* _Work instructions_
Some of the lines below need repeating. Reproduce exactly those between the lines holding "22. Bowle is" and "(III, p. 32)", inclusive.
▬▬▬▬▬▬
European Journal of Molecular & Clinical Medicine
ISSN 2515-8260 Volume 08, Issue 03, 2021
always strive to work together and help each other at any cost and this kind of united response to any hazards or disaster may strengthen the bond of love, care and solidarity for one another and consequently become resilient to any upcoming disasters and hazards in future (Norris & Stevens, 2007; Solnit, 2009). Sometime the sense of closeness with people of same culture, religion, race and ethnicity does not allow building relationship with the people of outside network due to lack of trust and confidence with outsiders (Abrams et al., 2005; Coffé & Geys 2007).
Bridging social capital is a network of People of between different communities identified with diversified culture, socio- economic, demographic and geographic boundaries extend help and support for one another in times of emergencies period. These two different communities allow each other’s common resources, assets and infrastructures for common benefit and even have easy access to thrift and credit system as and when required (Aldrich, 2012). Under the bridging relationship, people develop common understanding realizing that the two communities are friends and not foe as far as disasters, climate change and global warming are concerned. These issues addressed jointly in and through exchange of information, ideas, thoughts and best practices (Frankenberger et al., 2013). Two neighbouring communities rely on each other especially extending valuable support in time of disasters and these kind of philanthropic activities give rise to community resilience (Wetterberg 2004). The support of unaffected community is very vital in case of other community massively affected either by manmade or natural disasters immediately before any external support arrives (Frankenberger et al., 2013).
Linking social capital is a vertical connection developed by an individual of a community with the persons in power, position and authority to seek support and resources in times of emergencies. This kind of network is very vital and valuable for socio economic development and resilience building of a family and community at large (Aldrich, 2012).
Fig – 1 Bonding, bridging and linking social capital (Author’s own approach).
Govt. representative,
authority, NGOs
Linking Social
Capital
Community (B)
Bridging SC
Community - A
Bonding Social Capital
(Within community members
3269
▬▬▬▬▬▬
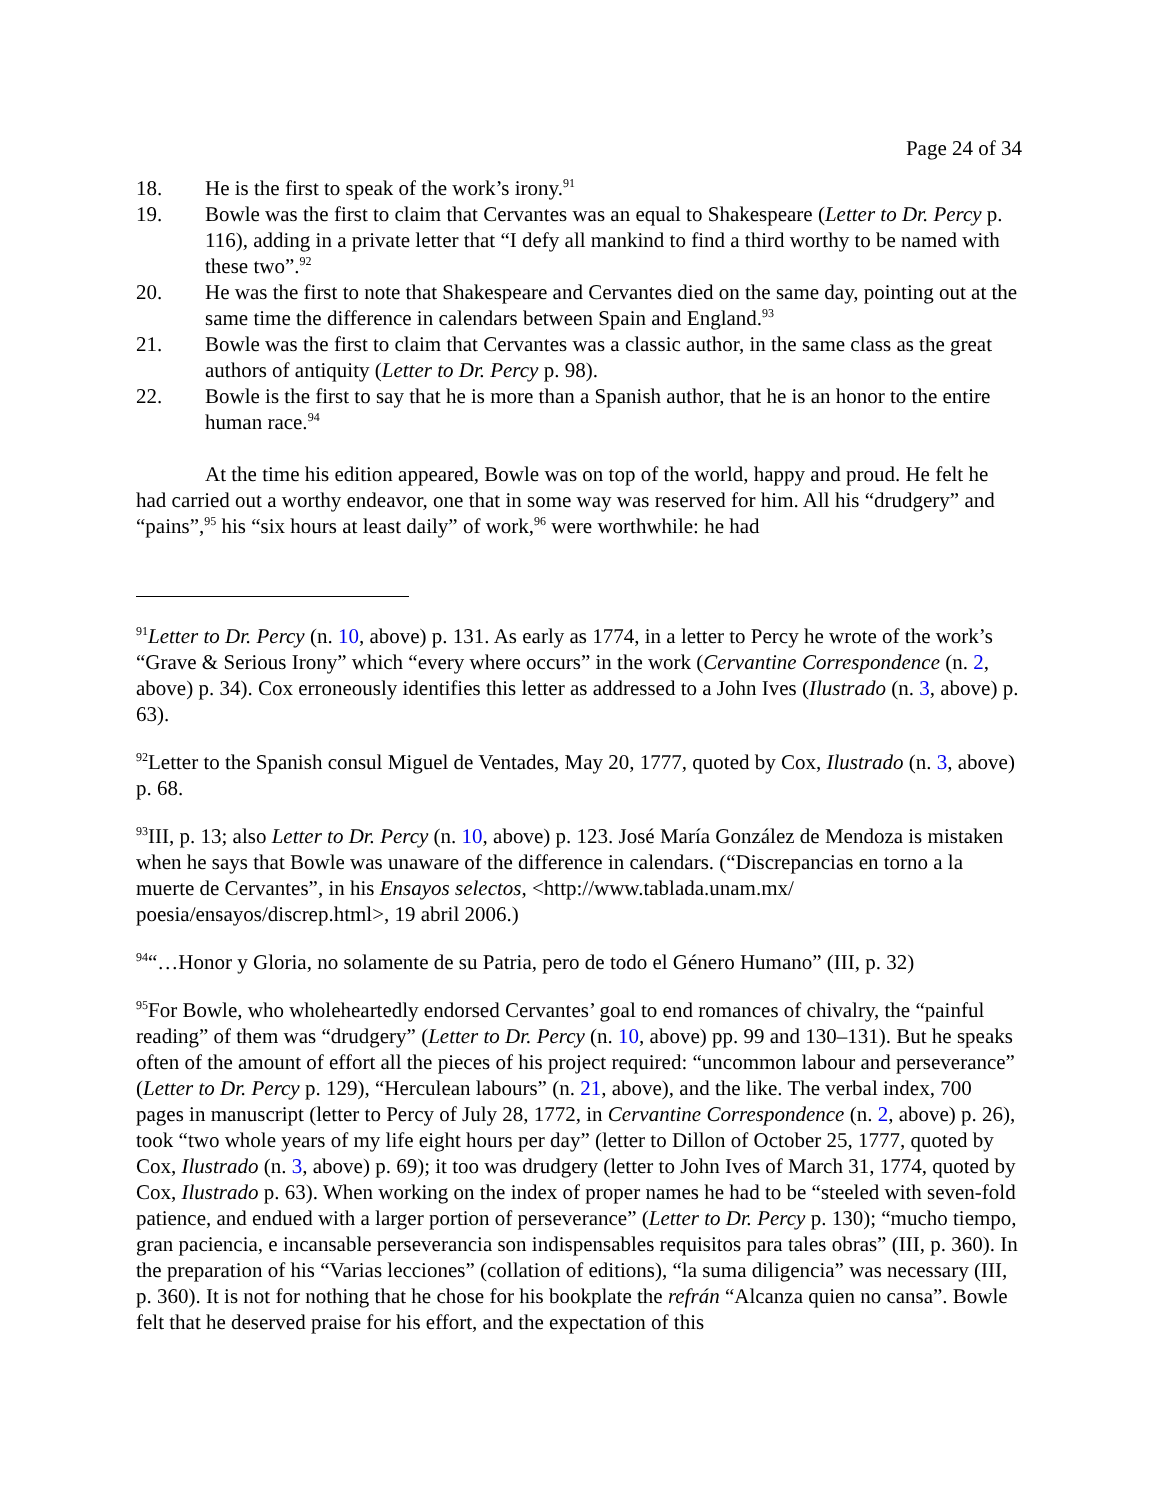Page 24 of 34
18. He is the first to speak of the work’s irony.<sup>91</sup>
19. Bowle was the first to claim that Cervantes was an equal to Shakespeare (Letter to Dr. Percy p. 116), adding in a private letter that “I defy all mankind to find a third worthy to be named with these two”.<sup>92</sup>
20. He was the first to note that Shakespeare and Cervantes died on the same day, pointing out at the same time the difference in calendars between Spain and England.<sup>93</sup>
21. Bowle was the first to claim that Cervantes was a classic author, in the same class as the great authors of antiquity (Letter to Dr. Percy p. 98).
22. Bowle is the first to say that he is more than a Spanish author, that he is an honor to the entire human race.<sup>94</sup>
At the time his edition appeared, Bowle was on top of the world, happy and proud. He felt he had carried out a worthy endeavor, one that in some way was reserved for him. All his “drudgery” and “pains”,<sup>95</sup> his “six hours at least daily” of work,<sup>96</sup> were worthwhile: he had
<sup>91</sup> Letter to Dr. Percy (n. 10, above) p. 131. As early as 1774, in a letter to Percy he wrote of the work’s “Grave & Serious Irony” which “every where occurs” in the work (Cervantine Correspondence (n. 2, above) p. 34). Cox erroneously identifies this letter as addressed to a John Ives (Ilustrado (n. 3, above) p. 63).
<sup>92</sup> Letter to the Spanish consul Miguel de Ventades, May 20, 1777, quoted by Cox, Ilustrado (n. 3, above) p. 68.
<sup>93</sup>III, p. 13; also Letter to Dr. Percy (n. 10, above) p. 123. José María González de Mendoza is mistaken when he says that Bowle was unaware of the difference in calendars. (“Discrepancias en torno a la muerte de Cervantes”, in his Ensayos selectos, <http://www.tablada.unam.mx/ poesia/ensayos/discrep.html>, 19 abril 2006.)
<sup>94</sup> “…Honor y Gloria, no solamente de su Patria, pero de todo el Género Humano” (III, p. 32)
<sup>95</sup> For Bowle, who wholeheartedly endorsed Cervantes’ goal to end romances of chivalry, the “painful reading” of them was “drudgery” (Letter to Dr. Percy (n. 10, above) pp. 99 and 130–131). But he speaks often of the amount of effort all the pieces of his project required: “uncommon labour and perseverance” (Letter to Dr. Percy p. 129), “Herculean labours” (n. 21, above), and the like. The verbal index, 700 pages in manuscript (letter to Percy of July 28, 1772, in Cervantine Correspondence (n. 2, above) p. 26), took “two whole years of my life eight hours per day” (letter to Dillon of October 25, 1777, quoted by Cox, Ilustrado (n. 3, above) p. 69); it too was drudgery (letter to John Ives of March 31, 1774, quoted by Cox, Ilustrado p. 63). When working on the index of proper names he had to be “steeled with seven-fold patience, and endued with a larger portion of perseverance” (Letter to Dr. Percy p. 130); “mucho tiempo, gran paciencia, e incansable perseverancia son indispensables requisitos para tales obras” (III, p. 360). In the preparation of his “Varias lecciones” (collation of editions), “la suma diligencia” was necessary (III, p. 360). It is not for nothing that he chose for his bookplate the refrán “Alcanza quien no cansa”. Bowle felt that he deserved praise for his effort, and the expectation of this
▬▬▬▬▬▬
* _Exercise solution_
22. Bowle is the first to say that he is more than a Spanish author, that he is an honor to the entire human race.<sup>94</sup>
At the time his edition appeared, Bowle was on top of the world, happy and proud. He felt he had carried out a worthy endeavor, one that in some way was reserved for him. All his “drudgery” and “pains”,<sup>95</sup> his “six hours at least daily” of work,<sup>96</sup> were worthwhile: he had
<sup>91</sup> Letter to Dr. Percy (n. 10, above) p. 131. As early as 1774, in a letter to Percy he wrote of the work’s “Grave & Serious Irony” which “every where occurs” in the work (Cervantine Correspondence (n. 2, above) p. 34). Cox erroneously identifies this letter as addressed to a John Ives (Ilustrado (n. 3, above) p. 63).
<sup>92</sup> Letter to the Spanish consul Miguel de Ventades, May 20, 1777, quoted by Cox, Ilustrado (n. 3, above) p. 68.
<sup>93</sup>III, p. 13; also Letter to Dr. Percy (n. 10, above) p. 123. José María González de Mendoza is mistaken when he says that Bowle was unaware of the difference in calendars. (“Discrepancias en torno a la muerte de Cervantes”, in his Ensayos selectos, <http://www.tablada.unam.mx/ poesia/ensayos/discrep.html>, 19 abril 2006.)
<sup>94</sup> “…Honor y Gloria, no solamente de su Patria, pero de todo el Género Humano” (III, p. 32)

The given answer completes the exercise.